November 20, 2006

Protecting Our Most Vulnerable

In the twelve months since last Thanksgiving, I've added one very small (but growing every day) thing to be thankful about. For almost ten months now, I've been the proud dad of a beautiful baby girl. So far, my wife and I have been extremely lucky -- our daughter is a great and easy kid and she has been healthy and happy thus far. It is this that I am most thankful for this year.

But even as lucky as we have been, raising a child is difficult work. For those of you who are parents, I'm not telling you anything you don't already know. For those who are not parents, the difficulty and incredible sense of responsibility of child rearing cannot be fully understood until you are staring down at a tiny, helpless human being and you know that it is now your job to turn her into an independent person. The process is filled with joy, but it requires patience, sacrifice, and careful attention to the details through which babies send us signals about their health, hunger, and happiness.

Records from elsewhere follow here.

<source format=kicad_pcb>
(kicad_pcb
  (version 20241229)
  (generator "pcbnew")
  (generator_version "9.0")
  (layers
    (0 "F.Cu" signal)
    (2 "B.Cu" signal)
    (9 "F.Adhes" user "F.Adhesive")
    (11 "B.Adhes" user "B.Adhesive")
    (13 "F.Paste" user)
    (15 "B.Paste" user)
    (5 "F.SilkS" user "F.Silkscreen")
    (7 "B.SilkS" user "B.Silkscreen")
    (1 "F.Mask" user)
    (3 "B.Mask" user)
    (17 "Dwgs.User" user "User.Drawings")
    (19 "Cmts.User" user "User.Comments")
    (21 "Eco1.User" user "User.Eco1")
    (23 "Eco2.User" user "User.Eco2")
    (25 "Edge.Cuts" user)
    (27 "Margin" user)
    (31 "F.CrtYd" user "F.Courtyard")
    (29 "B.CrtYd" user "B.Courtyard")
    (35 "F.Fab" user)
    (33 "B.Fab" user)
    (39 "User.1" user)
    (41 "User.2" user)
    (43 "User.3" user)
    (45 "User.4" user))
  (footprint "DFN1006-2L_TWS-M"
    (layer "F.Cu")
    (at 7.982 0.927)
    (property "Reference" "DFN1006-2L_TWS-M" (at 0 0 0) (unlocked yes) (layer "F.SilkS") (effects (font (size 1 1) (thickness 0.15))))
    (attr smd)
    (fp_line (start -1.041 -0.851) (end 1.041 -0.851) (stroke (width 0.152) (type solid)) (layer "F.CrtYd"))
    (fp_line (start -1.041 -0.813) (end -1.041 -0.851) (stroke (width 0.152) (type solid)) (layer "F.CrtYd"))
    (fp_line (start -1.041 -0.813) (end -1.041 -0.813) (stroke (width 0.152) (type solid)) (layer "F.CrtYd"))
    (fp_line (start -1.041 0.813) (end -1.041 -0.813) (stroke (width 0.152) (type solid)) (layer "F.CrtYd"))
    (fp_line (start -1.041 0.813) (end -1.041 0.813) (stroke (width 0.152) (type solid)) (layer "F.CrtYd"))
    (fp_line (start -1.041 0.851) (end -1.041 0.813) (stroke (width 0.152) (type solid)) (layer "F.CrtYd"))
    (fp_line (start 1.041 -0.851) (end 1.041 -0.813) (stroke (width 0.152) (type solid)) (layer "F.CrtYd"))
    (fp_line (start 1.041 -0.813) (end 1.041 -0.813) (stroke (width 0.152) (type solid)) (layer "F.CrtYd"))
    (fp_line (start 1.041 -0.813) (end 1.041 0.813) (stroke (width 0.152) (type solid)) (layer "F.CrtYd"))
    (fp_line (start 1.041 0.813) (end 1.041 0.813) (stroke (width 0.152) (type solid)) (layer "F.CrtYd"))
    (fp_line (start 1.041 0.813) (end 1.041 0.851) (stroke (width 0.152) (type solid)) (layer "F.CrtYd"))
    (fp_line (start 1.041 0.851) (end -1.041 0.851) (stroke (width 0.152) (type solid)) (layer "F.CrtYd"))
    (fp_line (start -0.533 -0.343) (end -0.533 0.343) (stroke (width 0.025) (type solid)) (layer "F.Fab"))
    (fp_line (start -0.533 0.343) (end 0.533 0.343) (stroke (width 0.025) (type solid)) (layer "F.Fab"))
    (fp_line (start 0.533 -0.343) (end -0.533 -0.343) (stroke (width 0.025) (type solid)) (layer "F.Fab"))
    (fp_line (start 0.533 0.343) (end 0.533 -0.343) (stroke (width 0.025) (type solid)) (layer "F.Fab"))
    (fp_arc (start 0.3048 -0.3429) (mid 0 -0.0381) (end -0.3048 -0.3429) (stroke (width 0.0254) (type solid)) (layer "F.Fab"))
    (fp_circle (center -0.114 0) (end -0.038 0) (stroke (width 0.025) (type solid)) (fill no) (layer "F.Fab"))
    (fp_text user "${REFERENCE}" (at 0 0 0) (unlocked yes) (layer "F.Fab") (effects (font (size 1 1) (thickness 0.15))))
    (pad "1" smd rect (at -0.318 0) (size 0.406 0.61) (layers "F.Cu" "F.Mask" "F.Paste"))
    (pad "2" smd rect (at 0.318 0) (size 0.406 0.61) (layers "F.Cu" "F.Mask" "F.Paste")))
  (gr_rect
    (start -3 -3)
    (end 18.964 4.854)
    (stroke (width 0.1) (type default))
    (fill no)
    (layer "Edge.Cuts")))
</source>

This week, my thankfulness stretches even deeper as I realize I live in the city with the highest infant mortality rate among the sixty largest American cities. In Memphis, 14 of 1,000 infants die before they reach their first birthday. That's more than double the national average. More human beings die in Memphis as infants than from homicides. In some of the poorest areas of Memphis, the rate is four times the national average. Even though these children live in the most medically-sophisticated country in the world, a child born in these areas has about the same chance of reaching its first birthday as the average child born in several third world countries.

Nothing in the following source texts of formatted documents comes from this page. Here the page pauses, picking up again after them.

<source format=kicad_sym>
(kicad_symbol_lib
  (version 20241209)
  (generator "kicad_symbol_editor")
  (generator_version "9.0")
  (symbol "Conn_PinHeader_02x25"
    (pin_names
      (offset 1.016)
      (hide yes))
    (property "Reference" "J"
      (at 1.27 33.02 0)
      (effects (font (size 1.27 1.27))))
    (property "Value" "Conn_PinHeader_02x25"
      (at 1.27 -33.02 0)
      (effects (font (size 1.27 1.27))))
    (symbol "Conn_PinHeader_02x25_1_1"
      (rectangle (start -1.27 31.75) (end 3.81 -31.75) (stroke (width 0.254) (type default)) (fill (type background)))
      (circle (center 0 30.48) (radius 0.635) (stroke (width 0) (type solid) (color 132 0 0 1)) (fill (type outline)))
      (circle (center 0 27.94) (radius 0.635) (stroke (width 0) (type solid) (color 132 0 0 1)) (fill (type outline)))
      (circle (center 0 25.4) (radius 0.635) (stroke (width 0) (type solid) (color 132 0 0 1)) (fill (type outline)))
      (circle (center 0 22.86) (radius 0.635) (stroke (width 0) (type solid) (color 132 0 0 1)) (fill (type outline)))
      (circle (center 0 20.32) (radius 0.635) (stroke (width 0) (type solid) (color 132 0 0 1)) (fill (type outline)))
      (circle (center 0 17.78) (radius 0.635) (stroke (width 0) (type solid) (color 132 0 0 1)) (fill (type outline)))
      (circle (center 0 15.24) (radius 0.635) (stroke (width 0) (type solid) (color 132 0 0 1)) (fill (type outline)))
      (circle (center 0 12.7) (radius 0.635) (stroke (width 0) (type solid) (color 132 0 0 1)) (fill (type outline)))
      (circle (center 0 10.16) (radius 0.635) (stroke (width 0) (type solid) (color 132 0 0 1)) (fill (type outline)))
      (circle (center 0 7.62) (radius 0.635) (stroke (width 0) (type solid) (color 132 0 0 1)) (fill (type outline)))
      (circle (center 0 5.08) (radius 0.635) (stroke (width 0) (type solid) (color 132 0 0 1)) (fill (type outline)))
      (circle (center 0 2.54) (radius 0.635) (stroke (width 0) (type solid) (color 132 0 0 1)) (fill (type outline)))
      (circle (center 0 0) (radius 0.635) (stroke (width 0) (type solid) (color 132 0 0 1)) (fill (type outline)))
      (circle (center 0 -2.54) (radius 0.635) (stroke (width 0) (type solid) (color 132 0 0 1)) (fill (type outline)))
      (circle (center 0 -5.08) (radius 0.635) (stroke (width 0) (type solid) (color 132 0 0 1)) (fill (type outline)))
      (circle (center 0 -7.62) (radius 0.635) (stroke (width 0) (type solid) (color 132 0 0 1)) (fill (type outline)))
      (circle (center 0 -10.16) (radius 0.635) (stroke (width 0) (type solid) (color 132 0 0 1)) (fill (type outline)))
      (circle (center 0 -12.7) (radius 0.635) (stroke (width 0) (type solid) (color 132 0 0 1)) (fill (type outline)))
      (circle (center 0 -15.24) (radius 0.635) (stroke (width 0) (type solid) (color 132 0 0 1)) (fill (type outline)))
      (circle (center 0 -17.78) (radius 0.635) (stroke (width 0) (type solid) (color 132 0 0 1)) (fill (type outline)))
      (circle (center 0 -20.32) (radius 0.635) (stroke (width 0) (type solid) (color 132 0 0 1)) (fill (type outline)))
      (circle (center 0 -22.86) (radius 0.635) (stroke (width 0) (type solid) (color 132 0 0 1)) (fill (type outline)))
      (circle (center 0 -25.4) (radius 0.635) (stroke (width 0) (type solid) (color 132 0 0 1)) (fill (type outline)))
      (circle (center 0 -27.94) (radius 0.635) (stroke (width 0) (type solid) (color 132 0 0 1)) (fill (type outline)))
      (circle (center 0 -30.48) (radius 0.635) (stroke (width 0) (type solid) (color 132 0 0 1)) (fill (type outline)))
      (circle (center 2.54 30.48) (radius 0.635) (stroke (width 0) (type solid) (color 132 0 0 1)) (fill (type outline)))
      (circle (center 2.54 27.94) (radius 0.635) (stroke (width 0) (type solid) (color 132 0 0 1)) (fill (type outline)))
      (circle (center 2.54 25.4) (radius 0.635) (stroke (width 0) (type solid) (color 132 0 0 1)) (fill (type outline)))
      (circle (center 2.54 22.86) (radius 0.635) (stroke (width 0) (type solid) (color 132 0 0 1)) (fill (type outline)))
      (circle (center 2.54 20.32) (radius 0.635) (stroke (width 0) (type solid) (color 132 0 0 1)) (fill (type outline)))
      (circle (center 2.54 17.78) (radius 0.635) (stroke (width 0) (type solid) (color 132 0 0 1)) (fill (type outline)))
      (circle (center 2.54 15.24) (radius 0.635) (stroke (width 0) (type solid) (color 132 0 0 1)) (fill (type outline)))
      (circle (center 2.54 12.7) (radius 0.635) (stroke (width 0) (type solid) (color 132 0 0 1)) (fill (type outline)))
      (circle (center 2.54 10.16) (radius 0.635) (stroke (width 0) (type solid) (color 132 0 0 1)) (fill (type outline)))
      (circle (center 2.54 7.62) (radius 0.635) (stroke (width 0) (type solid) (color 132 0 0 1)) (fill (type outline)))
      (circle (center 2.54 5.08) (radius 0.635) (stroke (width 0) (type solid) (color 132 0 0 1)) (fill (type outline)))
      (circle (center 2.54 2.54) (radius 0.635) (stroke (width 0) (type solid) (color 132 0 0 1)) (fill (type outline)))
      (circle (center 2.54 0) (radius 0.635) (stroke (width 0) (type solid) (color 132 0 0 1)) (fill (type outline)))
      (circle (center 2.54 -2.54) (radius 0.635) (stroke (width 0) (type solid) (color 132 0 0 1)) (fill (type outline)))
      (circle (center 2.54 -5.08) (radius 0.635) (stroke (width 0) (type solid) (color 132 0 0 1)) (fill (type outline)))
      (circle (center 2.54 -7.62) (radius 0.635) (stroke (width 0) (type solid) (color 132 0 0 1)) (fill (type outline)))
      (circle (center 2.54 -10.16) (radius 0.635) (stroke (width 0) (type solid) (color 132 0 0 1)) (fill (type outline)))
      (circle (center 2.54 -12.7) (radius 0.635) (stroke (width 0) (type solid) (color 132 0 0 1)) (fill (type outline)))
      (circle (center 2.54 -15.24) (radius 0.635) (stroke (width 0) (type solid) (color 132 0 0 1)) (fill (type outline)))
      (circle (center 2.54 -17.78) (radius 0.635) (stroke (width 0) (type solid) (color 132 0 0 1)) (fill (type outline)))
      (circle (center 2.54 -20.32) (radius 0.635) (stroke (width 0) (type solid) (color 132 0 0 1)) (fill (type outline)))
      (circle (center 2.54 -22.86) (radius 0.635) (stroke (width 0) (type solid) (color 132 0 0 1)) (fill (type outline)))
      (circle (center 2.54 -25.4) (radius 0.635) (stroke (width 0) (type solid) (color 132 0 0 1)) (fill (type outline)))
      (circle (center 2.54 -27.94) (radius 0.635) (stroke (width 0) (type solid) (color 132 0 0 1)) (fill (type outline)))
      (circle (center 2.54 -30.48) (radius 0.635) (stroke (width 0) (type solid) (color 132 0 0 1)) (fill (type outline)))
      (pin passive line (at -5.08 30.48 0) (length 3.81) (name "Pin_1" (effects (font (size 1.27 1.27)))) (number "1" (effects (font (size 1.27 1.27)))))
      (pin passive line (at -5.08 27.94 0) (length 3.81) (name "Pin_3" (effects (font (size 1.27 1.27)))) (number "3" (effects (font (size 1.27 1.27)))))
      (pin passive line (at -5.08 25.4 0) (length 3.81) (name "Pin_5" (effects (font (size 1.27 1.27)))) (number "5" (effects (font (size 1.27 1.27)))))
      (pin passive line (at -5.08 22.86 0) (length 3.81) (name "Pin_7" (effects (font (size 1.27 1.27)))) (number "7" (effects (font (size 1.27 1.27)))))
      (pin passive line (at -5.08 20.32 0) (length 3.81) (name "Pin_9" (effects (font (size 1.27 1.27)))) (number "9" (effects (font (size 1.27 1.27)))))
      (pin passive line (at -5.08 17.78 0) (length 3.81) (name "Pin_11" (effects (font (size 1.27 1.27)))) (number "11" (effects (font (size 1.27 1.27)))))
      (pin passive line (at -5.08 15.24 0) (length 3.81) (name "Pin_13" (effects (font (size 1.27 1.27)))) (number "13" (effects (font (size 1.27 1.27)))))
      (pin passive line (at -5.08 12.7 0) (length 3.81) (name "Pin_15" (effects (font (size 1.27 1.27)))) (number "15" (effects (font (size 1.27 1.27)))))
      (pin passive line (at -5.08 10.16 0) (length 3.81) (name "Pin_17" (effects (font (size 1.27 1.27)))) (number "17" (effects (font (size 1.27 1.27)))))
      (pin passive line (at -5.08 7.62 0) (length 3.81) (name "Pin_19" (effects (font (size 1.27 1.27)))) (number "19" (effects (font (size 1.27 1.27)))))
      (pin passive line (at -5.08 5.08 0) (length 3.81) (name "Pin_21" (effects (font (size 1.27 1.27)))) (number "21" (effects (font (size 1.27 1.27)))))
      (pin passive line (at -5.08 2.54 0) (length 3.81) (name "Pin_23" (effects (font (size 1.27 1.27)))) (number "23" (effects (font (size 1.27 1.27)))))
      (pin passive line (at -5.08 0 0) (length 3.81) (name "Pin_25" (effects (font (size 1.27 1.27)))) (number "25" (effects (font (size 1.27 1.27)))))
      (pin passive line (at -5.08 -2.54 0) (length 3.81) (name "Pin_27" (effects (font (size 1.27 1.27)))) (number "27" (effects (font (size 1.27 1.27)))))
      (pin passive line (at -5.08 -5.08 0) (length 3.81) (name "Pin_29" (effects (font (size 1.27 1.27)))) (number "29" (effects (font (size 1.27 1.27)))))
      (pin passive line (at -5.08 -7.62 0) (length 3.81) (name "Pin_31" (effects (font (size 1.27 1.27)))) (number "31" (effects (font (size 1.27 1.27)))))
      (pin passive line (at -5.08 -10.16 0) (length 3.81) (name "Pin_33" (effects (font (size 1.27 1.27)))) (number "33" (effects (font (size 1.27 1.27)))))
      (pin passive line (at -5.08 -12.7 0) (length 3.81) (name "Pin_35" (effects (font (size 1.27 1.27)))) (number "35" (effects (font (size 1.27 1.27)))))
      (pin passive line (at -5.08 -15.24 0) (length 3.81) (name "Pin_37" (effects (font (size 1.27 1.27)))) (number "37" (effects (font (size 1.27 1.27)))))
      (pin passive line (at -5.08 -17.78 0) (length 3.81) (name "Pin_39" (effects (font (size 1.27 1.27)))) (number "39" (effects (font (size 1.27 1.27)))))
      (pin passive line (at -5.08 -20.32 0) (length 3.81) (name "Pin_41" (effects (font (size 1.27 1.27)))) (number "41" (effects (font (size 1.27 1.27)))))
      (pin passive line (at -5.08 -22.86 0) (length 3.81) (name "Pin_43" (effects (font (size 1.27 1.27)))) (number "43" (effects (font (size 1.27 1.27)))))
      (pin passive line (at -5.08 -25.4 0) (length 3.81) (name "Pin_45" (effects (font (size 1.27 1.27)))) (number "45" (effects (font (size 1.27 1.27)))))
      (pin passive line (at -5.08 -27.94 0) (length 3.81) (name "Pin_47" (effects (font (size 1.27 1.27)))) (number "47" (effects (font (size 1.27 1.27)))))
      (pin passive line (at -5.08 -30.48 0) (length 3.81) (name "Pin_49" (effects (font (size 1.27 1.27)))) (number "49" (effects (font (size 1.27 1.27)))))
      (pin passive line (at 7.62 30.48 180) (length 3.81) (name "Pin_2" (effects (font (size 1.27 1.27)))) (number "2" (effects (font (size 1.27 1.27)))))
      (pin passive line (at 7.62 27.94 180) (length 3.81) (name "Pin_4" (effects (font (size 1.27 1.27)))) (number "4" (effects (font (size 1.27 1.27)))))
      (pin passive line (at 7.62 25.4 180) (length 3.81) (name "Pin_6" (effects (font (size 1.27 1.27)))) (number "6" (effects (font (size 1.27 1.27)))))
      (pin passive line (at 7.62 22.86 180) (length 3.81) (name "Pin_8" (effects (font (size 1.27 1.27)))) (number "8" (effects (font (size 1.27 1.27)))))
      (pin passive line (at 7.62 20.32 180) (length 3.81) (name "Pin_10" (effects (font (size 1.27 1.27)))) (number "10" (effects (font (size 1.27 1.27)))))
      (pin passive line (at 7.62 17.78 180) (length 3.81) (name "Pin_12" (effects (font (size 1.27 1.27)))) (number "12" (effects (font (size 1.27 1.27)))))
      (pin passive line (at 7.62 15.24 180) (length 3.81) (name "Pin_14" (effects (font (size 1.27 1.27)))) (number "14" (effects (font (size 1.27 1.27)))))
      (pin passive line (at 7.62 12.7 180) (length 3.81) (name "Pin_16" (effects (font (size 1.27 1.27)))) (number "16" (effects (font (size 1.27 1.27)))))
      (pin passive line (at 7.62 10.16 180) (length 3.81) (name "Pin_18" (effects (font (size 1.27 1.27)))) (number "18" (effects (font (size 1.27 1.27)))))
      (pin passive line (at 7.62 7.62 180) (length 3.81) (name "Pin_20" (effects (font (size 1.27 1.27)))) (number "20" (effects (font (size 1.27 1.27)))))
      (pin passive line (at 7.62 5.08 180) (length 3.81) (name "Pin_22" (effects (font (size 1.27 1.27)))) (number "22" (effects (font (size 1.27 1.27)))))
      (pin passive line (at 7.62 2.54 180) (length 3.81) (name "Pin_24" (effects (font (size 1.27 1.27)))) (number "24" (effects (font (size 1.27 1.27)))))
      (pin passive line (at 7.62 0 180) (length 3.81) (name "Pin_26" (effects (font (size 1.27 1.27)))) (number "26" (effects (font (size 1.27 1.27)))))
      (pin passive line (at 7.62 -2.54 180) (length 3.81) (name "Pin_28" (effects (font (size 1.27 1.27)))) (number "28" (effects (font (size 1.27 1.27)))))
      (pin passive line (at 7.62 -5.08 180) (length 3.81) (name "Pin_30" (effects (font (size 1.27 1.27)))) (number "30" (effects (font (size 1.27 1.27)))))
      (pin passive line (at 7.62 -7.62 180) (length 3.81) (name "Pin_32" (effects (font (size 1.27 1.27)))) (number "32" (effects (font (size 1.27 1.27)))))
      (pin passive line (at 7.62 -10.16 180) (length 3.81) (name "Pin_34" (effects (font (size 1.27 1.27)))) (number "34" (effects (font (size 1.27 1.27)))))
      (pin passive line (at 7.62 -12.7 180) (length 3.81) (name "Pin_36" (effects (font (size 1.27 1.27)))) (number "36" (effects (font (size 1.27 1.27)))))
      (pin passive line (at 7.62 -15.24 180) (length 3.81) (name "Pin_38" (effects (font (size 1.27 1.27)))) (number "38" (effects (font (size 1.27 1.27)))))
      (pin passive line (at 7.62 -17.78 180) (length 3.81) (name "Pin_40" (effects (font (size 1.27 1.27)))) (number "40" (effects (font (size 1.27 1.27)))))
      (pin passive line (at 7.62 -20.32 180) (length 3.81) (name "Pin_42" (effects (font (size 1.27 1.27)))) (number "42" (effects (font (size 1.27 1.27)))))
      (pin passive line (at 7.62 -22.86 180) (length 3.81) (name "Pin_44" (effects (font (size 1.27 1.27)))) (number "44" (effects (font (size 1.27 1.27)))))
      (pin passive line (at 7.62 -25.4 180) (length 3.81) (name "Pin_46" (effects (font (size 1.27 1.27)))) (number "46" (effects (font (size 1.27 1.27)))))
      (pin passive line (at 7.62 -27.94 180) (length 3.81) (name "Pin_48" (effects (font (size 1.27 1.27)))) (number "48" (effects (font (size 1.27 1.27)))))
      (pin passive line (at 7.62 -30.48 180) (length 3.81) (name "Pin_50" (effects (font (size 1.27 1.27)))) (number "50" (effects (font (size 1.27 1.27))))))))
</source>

While infant mortality is often viewed as a medical statistic, it is more properly understood as a symptom of deeper social failures. The U.S. has more neonatologists and neonatal intensive care beds per capita than Australia, Canada, and Great Britain, but has a higher infant mortality rate than these countries. The problem is not that we lack the doctors or facilities. Infant mortality risks begin well before a pregnant mother reaches a hospital. They begin the moment a woman becomes pregnant and the U.S. -- Memphis, in particular -- has done a poor job of delivering information and services to the pregnant women whose children are most at risk.

The characteristics most highly correlated with an increased risk of infant mortality are poverty, lack of education, lack of access to health care, and a mother's use of alcohol, tobacco or other drugs while pregnant. Many mothers do not see a doctor during the entire term of their pregnancy until they enter the hospital for labor. They neglect a visit to the doctor because they do not have health insurance or they dont know that regular visits during pregnancy are important or they cannot get time off from their employer or a thousand other reasons. Even if our health care system removes these barriers in theory, many women are still paralyzed by them in reality. This lack of early and regular prenatal care puts infants at a disadvantage even before they enter the world.

As a society, we should be alarmed that in a country where we are capable of achieving medical miracles, so many of our fellow citizens do not have access to the information or health care needed to give their children the best opportunity to survive. Even in the best of circumstances, raising a healthy child is a difficult task. To avoid making it even more difficult, we must do better at getting information to pregnant women that will allow them to have safer pregnancies and births, and we must remove barriers these women feel toward seeing physicians early and often during their pregnancies and during a child's earliest months. We will not reach every pregnant woman and we'll never eliminate the tragedy of infant mortality, but we must do better at protecting our most vulnerable.